Here’s what they found:

In mice on a 5:2 intermittent fasting protocol (5 days eating, 2 days fasting):

  • Mice with chronically elevated insulin retained more body fat and lost more muscle mass after 10 weeks
  • Deleting the IRF4 gene in fat cells produced the same result — higher fat, lower muscle — even with equal or reduced calorie intake
  • The effect was driven by fat cells refusing to release their energy during fasting periods

In humans:

  • Men living with obesity who had higher blood insulin levels lost more lean mass after a 48-hour fast
  • Interestingly, this effect was observed in men but not women

Why This Matters for You

This study challenges a common assumption: that fasting automatically means fat burning.

🎯 The Core Problem

When your insulin levels are chronically elevated (insulin resistance), your fat cells get a constant “store fat” signal. Even during a fast, those cells resist releasing energy. So your body turns to the next available fuel source: your muscles.

Think of it this way: insulin resistance is like having a padlock on your fat stores. Fasting without addressing the underlying insulin problem means your body can’t access the fuel it needs — so it breaks down muscle protein instead.

This helps explain a frustrating pattern many people experience:

  • They start intermittent fasting
  • The scale goes down
  • But they look softer, not leaner
  • They feel weaker, not more energised
  • They’ve lost muscle, not fat

The Insulin Resistance Connection

Most people who are carrying excess weight have some degree of insulin resistance.
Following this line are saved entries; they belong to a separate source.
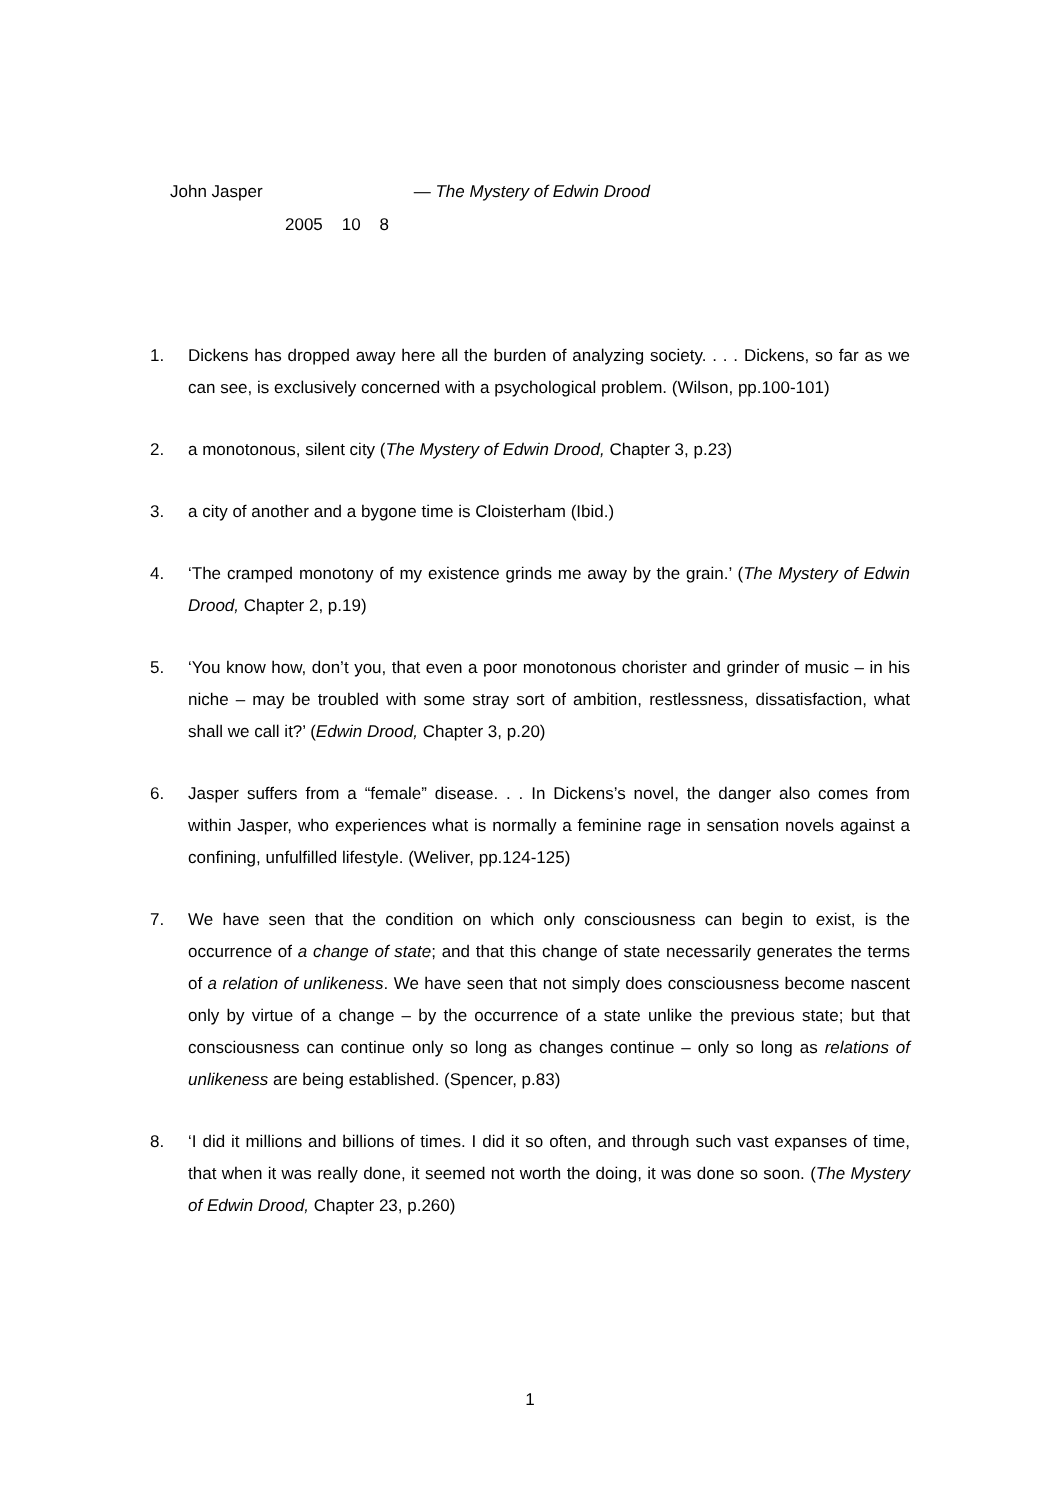John Jasper — The Mystery of Edwin Drood
2005 10 8
1. Dickens has dropped away here all the burden of analyzing society. . . . Dickens, so far as we can see, is exclusively concerned with a psychological problem. (Wilson, pp.100-101)
2. a monotonous, silent city (The Mystery of Edwin Drood, Chapter 3, p.23)
3. a city of another and a bygone time is Cloisterham (Ibid.)
4. ‘The cramped monotony of my existence grinds me away by the grain.’ (The Mystery of Edwin Drood, Chapter 2, p.19)
5. ‘You know how, don’t you, that even a poor monotonous chorister and grinder of music – in his niche – may be troubled with some stray sort of ambition, restlessness, dissatisfaction, what shall we call it?’ (Edwin Drood, Chapter 3, p.20)
6. Jasper suffers from a “female” disease. . . In Dickens’s novel, the danger also comes from within Jasper, who experiences what is normally a feminine rage in sensation novels against a confining, unfulfilled lifestyle. (Weliver, pp.124-125)
7. We have seen that the condition on which only consciousness can begin to exist, is the occurrence of a change of state; and that this change of state necessarily generates the terms of a relation of unlikeness. We have seen that not simply does consciousness become nascent only by virtue of a change – by the occurrence of a state unlike the previous state; but that consciousness can continue only so long as changes continue – only so long as relations of unlikeness are being established. (Spencer, p.83)
8. ‘I did it millions and billions of times. I did it so often, and through such vast expanses of time, that when it was really done, it seemed not worth the doing, it was done so soon. (The Mystery of Edwin Drood, Chapter 23, p.260)
1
It’s a spectrum:

📊 Signs of Insulin Resistance
  • Fasting blood glucose above 5.6 mmol/L (100 mg/dL)
  • Fasting insulin above 10 µIU/mL
  • Waist circumference above 102 cm (40 in) for men or 88 cm (35 in) for women
  • Difficulty losing belly fat despite calorie restriction
  • Energy crashes after meals
  • Feeling hungry again 2-3 hours after eating

If you recognise several of these, jumping straight into aggressive fasting protocols may not give you the results you’re hoping for.


What to Do Instead

The research points to a clear priority: address insulin resistance first, then add fasting.

1. Lower Insulin Through Diet

Carbohydrate restriction is the most direct way to reduce chronically elevated insulin. A ketogenic or low-carb approach reduces the insulin stimulus at every meal, gradually restoring your fat cells’ ability to release energy.

📚 Why Low-Carb Works Here

Carbohydrates drive the largest insulin response of any macronutrient. By reducing carbs, you lower the baseline insulin signal that keeps fat locked away. Over weeks and months, fat cells become more responsive to fasting signals again.

2. Prioritise Protein

When you do eat, make protein the centrepiece. Adequate protein (1.5–2g per kg of body weight daily) helps preserve muscle mass and supports the metabolic machinery that burns fat.

3. Add Fasting Gradually

Once you’ve been eating low-carb for a few weeks and your body is adapting to using fat for fuel:

  • Start with a simple 16:8 window (skip breakfast)
  • Notice how you feel — genuine hunger is fine, weakness or shakiness is not
  • Extend fasting periods only when shorter fasts feel comfortable

4. Track the Right Metrics

⚠️ The Scale Lies

Body weight alone doesn’t tell you whether you’re losing fat or muscle. Pay attention to how your clothes fit, waist measurements, and strength in the gym. If you’re getting weaker while the scale drops, something is wrong.


The Bottom Line

Intermittent fasting is a powerful tool — but it works best when your metabolism is ready for it. If you’re insulin resistant, your body may burn muscle instead of fat during fasting periods, leaving you lighter but not healthier.

✅ The Smart Approach
  1. Fix insulin first — reduce carbs, eat whole foods, prioritise protein
  2. Let your body adapt — give it 2-4 weeks of low-carb eating
  3. Then add fasting — start with gentle time-restricted eating
  4. Monitor results — track waist measurements and strength, not just weight

The goal isn’t just to lose weight. It’s to lose the right kind of weight — and keep your muscle in the process.


This article is based on research published in Diabetes (ADA). It’s not medical advice. If you’re concerned about insulin resistance, talk to your doctor about getting your fasting insulin tested — it’s one of the most useful and underused metabolic markers available.